The most obvious example of this is in retail spaces where the design of the physical environment is frequently used to significantly impact the behaviors and choices of consumers. What we purchase, how much we purchase, and even why we purchase a specific item is often a direct response to subtle cues designed into the environment.
In their book, Nudge: Improving Decisions about Health, Wealth, and Happiness, economist Richard Thaler and Harvard law professor Cass Sunstein talk about “choice architecture,” or the context in which we all make decisions, and how different environments might nudge us into making a particular choice or changing a specific behavior.

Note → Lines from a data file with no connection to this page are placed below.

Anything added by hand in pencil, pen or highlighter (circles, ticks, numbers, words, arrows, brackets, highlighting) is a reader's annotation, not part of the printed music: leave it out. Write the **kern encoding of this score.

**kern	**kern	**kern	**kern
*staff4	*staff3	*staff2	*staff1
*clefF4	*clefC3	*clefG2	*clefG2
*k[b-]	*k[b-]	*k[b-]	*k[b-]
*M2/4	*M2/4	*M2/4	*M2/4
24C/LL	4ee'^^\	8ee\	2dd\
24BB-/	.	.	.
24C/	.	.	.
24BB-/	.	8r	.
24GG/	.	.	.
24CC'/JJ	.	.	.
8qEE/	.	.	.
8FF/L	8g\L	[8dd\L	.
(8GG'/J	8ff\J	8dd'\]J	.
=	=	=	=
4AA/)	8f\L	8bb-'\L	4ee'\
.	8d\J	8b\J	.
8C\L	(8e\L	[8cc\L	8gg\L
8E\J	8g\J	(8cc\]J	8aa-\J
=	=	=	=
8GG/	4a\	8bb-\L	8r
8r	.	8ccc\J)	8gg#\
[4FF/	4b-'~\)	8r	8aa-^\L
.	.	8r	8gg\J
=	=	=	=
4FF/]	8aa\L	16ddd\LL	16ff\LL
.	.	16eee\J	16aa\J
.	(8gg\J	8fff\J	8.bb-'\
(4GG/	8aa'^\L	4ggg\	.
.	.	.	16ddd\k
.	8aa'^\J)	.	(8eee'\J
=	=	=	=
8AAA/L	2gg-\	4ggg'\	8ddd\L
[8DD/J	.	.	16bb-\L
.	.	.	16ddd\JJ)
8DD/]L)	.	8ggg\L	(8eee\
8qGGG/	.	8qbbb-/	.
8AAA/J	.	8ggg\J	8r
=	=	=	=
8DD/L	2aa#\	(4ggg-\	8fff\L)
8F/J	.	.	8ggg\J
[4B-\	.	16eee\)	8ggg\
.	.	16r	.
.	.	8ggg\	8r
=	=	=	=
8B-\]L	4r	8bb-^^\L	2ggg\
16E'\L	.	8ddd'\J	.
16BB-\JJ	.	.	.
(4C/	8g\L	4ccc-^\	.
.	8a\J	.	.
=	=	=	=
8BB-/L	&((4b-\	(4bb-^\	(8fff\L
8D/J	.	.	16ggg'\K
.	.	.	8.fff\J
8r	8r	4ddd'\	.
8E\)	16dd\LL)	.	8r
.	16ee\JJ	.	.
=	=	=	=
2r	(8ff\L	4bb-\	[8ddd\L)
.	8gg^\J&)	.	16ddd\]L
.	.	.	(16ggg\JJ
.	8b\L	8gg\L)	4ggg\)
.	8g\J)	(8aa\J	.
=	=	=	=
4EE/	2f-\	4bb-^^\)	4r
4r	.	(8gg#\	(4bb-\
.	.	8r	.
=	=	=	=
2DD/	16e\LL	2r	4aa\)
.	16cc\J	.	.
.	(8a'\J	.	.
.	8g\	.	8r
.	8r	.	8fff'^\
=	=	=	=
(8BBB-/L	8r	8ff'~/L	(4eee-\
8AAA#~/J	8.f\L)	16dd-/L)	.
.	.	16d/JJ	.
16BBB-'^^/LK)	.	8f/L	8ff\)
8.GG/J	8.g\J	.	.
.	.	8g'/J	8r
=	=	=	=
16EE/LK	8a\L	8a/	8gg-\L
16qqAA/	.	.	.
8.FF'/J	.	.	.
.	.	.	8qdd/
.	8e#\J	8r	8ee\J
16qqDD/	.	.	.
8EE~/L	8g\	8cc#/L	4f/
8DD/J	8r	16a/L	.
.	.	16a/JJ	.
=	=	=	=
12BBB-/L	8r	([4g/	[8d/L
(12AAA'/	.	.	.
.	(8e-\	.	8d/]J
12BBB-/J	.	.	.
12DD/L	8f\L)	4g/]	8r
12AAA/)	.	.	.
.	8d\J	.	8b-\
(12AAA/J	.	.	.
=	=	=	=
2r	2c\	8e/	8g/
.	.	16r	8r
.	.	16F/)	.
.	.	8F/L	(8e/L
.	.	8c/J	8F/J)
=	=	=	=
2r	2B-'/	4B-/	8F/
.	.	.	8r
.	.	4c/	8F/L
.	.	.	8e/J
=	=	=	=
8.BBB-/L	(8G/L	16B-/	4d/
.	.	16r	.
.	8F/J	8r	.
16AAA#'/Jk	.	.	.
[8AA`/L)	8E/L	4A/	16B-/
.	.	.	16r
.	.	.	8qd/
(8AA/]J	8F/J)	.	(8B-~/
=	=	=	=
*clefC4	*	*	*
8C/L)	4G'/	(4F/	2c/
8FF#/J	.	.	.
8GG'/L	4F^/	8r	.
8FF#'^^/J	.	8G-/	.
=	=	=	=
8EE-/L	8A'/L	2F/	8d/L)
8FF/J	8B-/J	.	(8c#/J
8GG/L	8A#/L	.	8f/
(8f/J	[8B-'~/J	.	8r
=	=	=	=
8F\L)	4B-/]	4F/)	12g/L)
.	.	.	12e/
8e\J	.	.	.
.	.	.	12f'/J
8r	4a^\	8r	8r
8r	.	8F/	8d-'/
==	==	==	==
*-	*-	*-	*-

As we design our communities, homes, schools, and workplaces, we have the opportunity to use design as a tool to help guide people into new behaviors that support a healthy lifestyle. And in doing so, all design professionals, regardless of the types of environments they’re creating, become healthcare designers.
The consensus among many is that it’s still murky—what healthcare and our healthcare systems will look like in the years and decades to come. Until there’s clarity, it’s hard to know what designs will have long-lasting value. Physical buildings will always be a piece of the equation, but the scale and role of those buildings will morph into many new permutations of what we have today.
What we do know is that the focus on health and wellness won’t go away. It will be the sustainable healthcare system’s foundation, as it has the best potential to bend the cost curve and has the added benefit of providing a higher quality of life for all people.